Vertical Integration and Retail Gasoline Prices Revisited

Josh Wright —  15 December 2007

A trio of Federal Trade Commission economists (Christopher Taylor, Paul Zimmerman, & Nicholas Kreisle) have revisited Justine Hastings’ 2004 AER analysis of the ARCO/ Thrifty vertical merger in their paper, “Vertical Relationships and Competition in the Retail Gasoline Market: Comment.”  (HT: Danny Sokol).  Hastings’ analysis is viewed as particularly important because it is one of the few empirical results that suggests that vertical integration is associated with lower retail prices and that regulations restricting vertical integration might improve welfare.

The FTC economists  challenge both the underlying empirical results using a similar differences in differences methodology and also take a closer look at the welfare implications of Hastings’ theoretical model.  Their conclusion:

According to Hastings’ analysis of the W-L data, the ARCO/Thrifty acquisition increased prices at nearby competing stations by $0.05 per gallon, on average. Our analysis of the OPIS data provides a very different estimated price effect of this transaction, suggesting that if there was any price effect, it was an order of magnitude smaller. In a number of instances we cannot reject the hypothesis of no effect at standard levels of significance. While we used a different data set, we have found no reason that would explain this discrepancy. Regardless of which data set more accurately depicts the transaction’s actual impact on prices, our theoretical analysis reveals some difficulties in inferring welfare effects from price changes when consumers attach value to particular brands of gasoline.
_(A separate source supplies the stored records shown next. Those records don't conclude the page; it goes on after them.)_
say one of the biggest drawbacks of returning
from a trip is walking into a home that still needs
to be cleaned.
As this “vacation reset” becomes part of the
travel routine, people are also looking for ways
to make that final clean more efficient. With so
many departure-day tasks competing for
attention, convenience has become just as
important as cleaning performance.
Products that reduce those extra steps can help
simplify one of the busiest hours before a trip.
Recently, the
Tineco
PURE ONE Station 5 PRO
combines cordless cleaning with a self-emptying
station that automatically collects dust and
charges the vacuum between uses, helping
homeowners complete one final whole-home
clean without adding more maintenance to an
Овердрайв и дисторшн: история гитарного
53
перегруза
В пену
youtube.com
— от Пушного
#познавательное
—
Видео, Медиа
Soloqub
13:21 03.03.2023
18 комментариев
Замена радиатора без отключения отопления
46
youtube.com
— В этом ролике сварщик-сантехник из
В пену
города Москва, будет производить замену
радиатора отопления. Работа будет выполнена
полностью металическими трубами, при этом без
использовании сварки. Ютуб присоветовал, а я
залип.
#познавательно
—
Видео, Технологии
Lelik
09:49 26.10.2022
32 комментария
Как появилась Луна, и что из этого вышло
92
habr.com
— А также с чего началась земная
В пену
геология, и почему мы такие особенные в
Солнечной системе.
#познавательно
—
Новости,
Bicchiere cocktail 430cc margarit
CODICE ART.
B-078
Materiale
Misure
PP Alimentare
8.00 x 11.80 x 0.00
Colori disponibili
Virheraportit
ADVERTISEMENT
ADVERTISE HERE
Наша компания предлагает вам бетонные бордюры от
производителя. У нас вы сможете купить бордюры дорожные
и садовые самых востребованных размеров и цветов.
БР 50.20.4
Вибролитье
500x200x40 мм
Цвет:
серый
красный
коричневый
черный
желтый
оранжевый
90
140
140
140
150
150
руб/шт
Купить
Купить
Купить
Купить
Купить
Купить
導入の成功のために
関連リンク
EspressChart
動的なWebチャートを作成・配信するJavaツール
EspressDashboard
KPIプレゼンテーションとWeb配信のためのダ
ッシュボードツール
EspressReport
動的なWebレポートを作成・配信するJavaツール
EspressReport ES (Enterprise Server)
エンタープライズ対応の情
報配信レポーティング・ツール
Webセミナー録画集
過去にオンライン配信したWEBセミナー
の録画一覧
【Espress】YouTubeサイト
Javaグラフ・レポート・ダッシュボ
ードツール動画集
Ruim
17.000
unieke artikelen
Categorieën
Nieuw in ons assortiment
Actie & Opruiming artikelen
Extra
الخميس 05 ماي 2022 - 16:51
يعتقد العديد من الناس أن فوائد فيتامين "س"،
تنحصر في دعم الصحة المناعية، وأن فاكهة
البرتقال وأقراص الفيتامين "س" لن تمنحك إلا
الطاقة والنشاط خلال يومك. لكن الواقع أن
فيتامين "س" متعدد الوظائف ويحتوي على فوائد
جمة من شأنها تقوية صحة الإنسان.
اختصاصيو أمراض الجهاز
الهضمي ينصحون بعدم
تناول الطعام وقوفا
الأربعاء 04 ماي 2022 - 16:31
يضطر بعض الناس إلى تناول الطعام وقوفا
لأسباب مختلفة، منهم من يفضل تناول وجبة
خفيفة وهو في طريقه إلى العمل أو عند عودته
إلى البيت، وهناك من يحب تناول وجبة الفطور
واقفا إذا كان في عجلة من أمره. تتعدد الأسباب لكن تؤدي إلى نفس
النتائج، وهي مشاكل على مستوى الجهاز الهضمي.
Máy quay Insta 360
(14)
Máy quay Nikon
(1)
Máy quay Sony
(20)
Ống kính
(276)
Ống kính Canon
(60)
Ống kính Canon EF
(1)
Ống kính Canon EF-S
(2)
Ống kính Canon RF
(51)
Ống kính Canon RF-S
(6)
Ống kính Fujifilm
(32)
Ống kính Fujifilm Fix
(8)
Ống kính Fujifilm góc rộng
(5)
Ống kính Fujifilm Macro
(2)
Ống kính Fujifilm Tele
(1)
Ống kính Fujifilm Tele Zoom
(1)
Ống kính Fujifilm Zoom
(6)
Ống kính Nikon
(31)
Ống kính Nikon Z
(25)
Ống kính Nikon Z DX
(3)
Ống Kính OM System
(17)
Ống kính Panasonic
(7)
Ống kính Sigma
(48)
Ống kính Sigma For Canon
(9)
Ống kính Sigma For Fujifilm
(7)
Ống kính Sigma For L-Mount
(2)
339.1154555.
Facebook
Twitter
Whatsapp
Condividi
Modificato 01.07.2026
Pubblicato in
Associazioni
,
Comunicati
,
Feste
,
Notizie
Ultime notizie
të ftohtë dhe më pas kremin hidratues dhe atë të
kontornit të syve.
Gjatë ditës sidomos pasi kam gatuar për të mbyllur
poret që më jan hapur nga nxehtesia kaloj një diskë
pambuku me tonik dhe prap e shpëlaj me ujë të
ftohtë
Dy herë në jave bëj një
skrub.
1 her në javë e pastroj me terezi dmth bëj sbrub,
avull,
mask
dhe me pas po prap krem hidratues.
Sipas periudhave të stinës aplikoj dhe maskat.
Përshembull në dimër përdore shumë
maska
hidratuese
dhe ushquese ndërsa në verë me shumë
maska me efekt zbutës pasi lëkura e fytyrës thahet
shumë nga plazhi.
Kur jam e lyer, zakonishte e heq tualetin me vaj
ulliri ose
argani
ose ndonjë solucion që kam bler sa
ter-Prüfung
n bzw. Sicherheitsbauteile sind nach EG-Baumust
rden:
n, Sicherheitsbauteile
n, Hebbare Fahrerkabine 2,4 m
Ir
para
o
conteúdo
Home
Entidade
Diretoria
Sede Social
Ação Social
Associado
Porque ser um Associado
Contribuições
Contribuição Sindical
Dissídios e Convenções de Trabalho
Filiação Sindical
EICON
This sort of merger retrospective work is very important for formulating competition policy and regulation that is well grounded in both theory and evidence.  As the FTC authors notes, however, their is still a significant shortage of this type of work.  For those interested in the state of evidence on vertical integration, Francine Lafontaine and Margaret Slade also recently published a survey on the topic in the Journal of Economic Literature (available here).